解. (i) 解法 $I$ ：分解 $A$

\[ A = \left( \begin{array}{c} I \\ P \end{array} \right) M \left( \begin{array}{c c} I & P \end{array} \right) = \left( \begin{array}{c c} I & \\ & P \end{array} \right) \left( \begin{array}{c c} M & M \\ M & M \end{array} \right) \left( \begin{array}{c c} I & \\ & P \end{array} \right) = A ^ {\mathrm {T}} \]

解法 2：不分解 A

\[ A ^ {\mathrm {T}} = \left( \begin{array}{c c} M ^ {\mathrm {T}} & (M P) ^ {\mathrm {T}} \\ \hline (P M) ^ {\mathrm {T}} & (P M P) ^ {\mathrm {T}} \end{array} \right) = \left( \begin{array}{c c} M ^ {\mathrm {T}} & P ^ {\mathrm {T}} M ^ {\mathrm {T}} \\ \hline M ^ {\mathrm {T}} P ^ {\mathrm {T}} & P ^ {\mathrm {T}} M ^ {\mathrm {T}} P ^ {\mathrm {T}} \end{array} \right) = \left( \begin{array}{c c} M & P M \\ \hline M P & P M P \end{array} \right) = A \]

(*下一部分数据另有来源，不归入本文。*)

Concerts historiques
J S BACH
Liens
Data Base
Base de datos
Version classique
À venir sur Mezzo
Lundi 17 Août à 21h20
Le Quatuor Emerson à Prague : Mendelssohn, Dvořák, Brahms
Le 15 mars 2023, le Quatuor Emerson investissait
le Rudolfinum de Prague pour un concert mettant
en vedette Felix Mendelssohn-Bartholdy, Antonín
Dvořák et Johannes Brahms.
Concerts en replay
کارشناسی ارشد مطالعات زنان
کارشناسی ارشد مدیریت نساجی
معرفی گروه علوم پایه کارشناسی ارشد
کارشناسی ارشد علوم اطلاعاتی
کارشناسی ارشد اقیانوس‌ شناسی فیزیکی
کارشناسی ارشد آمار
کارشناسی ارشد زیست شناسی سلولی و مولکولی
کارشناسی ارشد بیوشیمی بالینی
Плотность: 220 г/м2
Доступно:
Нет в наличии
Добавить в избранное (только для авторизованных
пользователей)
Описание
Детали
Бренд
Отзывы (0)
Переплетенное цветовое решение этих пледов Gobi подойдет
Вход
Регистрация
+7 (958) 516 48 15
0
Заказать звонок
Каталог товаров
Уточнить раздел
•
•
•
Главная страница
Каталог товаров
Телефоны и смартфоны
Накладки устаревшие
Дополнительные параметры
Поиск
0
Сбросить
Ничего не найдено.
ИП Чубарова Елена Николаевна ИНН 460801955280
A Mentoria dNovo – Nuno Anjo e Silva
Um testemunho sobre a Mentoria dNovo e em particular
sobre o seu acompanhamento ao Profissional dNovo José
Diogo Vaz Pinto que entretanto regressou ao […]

(ii)即证明 2 范数与 $F$ 范数满足正交不变性

对 2 范数，即证 $\| U D \| _ { 2 } = \| D \| _ { 2 } , \| D V \| _ { 2 } = \| D \| _ { 2 }$

\[ \left\| U D \right\| _ {2} = \sqrt {\lambda_ {\max } \left(D ^ {\mathrm {T}} U ^ {\mathrm {T}} U D\right)} = \sqrt {\lambda_ {\max } \left(D ^ {\mathrm {T}} D\right)} = \left\| D \right\| _ {2} \]

又因为 $\left\| D V \right\| _ { 2 } = x ^ { \mathrm { { T } } } V ^ { \mathrm { { T } } } V x = x ^ { \mathrm { { T } } } x = \| x \| _ { 2 }$

\[ \| D V \| _ {2} = \sup _ {\| x \| _ {2} = 1} \| D V x \| _ {2} = \sup _ {\| V x \| _ {2} = 1} \| D V x \| _ {2} = \| D \| _ {2} \]

对 $F$ 范数，

\[ \left\| U D V \right\| _ {F} = \sqrt {\operatorname {t r} \left(V ^ {\mathrm {T}} D ^ {\mathrm {T}} U ^ {\mathrm {T}} U D V\right)} = \sqrt {\operatorname {t r} \left(V V ^ {\mathrm {T}} D ^ {\mathrm {T}} D\right)} = \sqrt {\operatorname {t r} \left(V ^ {\mathrm {T}} V D ^ {\mathrm {T}} D\right)} = \sqrt {\operatorname {t r} \left(D ^ {\mathrm {T}} D\right)} = \| D \| _ {F} \]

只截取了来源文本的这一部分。